# Task brief:
What lines below contain the word "ankle"? Please pull each one out.

# Study material:
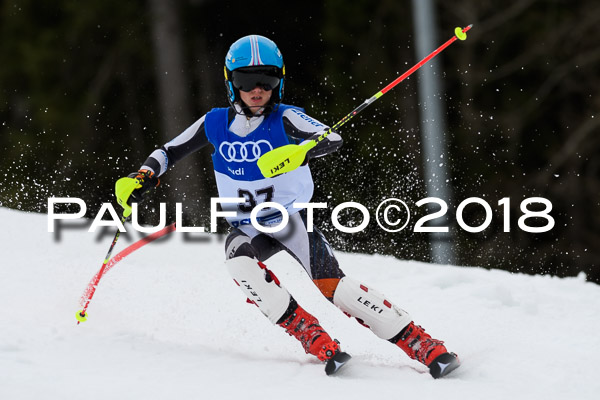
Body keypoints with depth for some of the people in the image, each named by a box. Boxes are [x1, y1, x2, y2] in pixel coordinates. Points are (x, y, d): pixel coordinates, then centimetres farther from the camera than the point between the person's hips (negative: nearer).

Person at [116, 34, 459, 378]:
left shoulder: (284, 119, -12)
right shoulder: (216, 124, -2)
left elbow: (332, 138, -28)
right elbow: (169, 152, 11)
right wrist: (143, 176, -9)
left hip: (291, 219, -3)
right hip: (247, 229, 3)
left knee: (331, 283, -24)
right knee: (239, 260, -33)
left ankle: (425, 345, -23)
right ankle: (313, 337, -31)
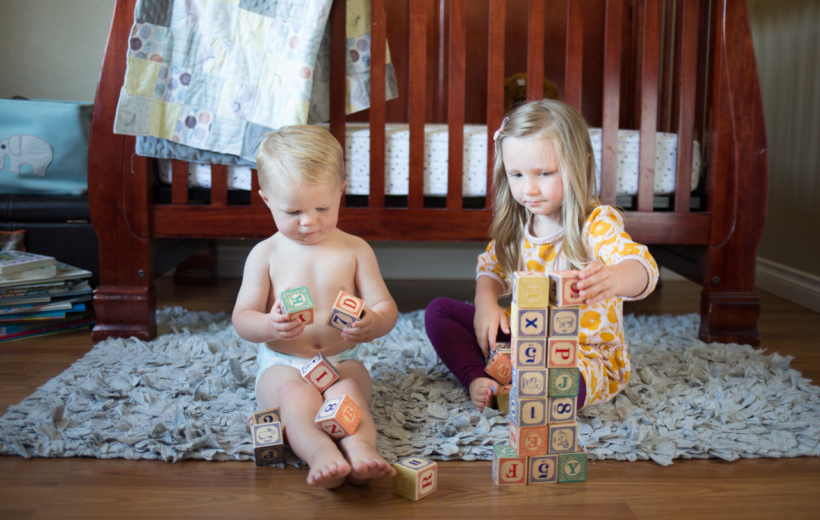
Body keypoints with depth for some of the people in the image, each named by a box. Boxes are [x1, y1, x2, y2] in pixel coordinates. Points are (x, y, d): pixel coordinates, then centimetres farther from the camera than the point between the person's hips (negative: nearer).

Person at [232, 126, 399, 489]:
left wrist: (373, 324, -23)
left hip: (341, 361, 1)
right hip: (283, 365, -1)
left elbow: (386, 308, 3)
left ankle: (361, 448, -56)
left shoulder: (355, 250, 5)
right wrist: (269, 326, -24)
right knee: (295, 396, -34)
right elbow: (241, 319, 1)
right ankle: (321, 453, -57)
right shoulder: (266, 254, 3)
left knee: (349, 392, -32)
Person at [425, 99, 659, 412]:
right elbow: (492, 266, 16)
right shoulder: (517, 224, 1)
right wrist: (486, 303, -7)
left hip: (585, 354, -6)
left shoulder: (598, 224, -19)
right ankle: (480, 381, -17)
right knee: (439, 312, 0)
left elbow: (642, 268, -37)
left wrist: (614, 279, -62)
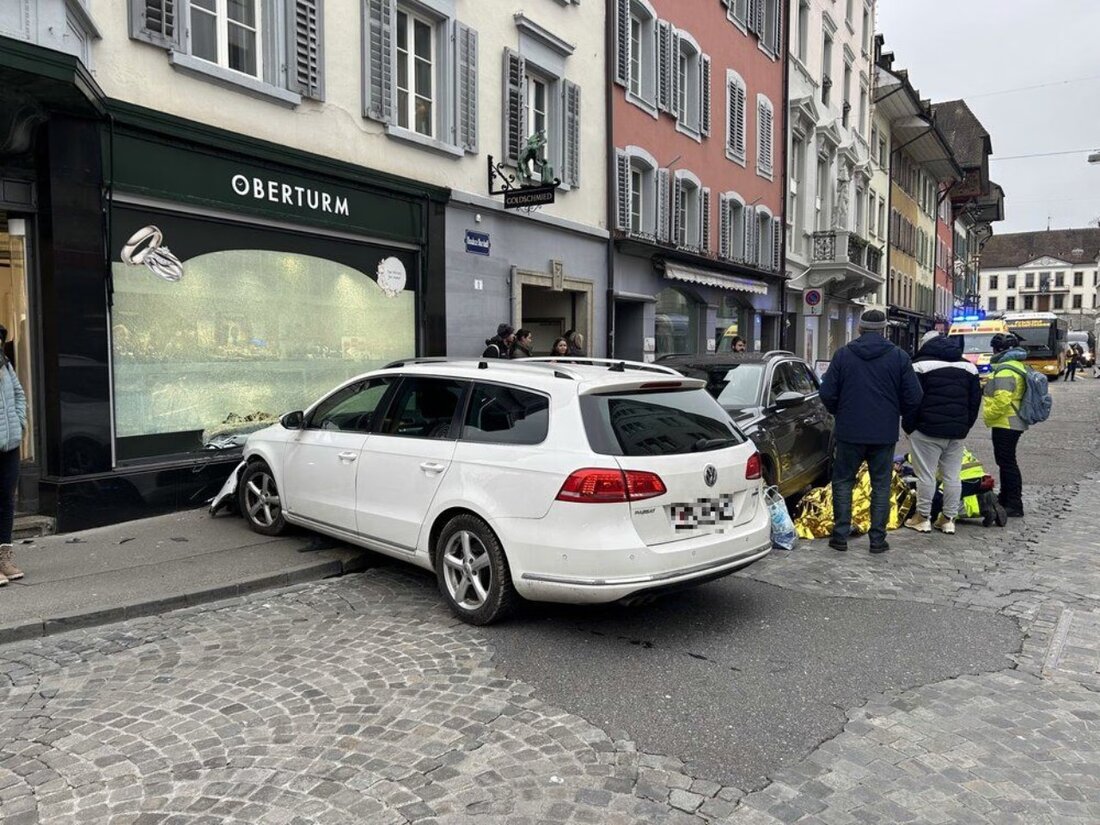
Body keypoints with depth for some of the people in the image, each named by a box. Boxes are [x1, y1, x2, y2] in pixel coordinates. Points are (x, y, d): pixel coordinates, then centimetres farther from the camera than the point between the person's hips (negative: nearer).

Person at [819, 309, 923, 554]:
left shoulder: (843, 354, -4)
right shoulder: (899, 357, -3)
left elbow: (827, 393, -5)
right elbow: (913, 397, -3)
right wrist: (896, 413, 17)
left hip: (849, 432, 0)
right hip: (885, 433, 1)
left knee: (843, 481, 10)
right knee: (881, 485, 10)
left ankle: (840, 536, 8)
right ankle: (878, 539, 12)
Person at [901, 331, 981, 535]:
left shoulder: (921, 365, -5)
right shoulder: (968, 367, 13)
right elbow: (975, 401, 14)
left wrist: (909, 427, 0)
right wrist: (964, 427, 19)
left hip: (927, 431, -5)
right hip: (957, 433, 6)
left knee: (926, 475, 1)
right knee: (952, 476, 10)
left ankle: (923, 517, 6)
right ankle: (948, 519, 15)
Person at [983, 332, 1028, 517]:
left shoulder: (1006, 370, -20)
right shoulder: (1016, 366, 15)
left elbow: (1002, 400, -28)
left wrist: (988, 415, -15)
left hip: (1005, 423, -11)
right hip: (1013, 421, 11)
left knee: (1007, 462, -7)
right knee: (1005, 461, 19)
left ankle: (1015, 505, -5)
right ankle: (1005, 498, 29)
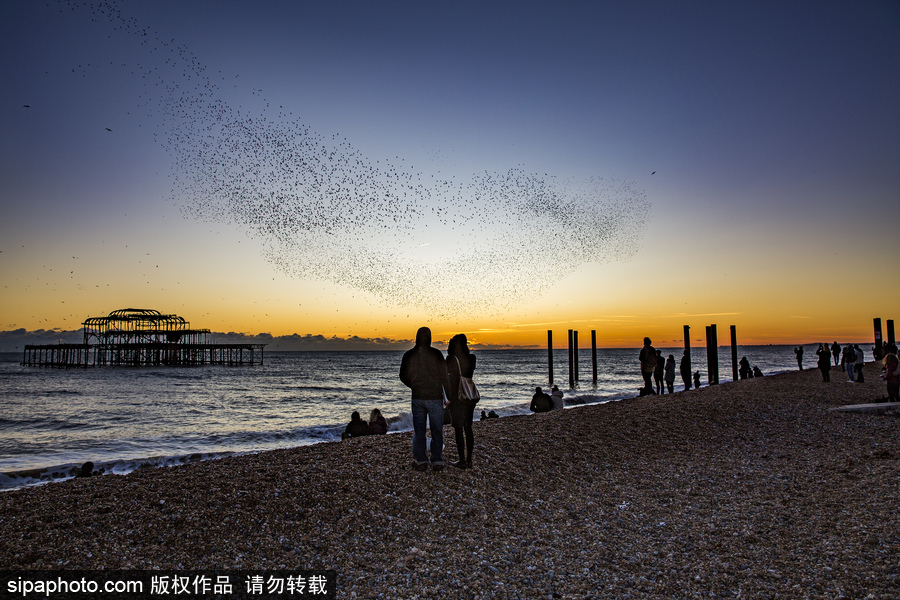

# Result:
left ankle: (425, 345, -23)
right ankle: (313, 337, -31)
left ankle: (361, 448, -56)
right ankle: (321, 453, -57)
right ankle: (480, 381, -17)
left ankle: (840, 536, 8)
right ankle: (878, 539, 12)
left ankle: (923, 517, 6)
right ankle: (948, 519, 15)
left ankle: (1015, 505, -5)
right ankle: (1005, 498, 29)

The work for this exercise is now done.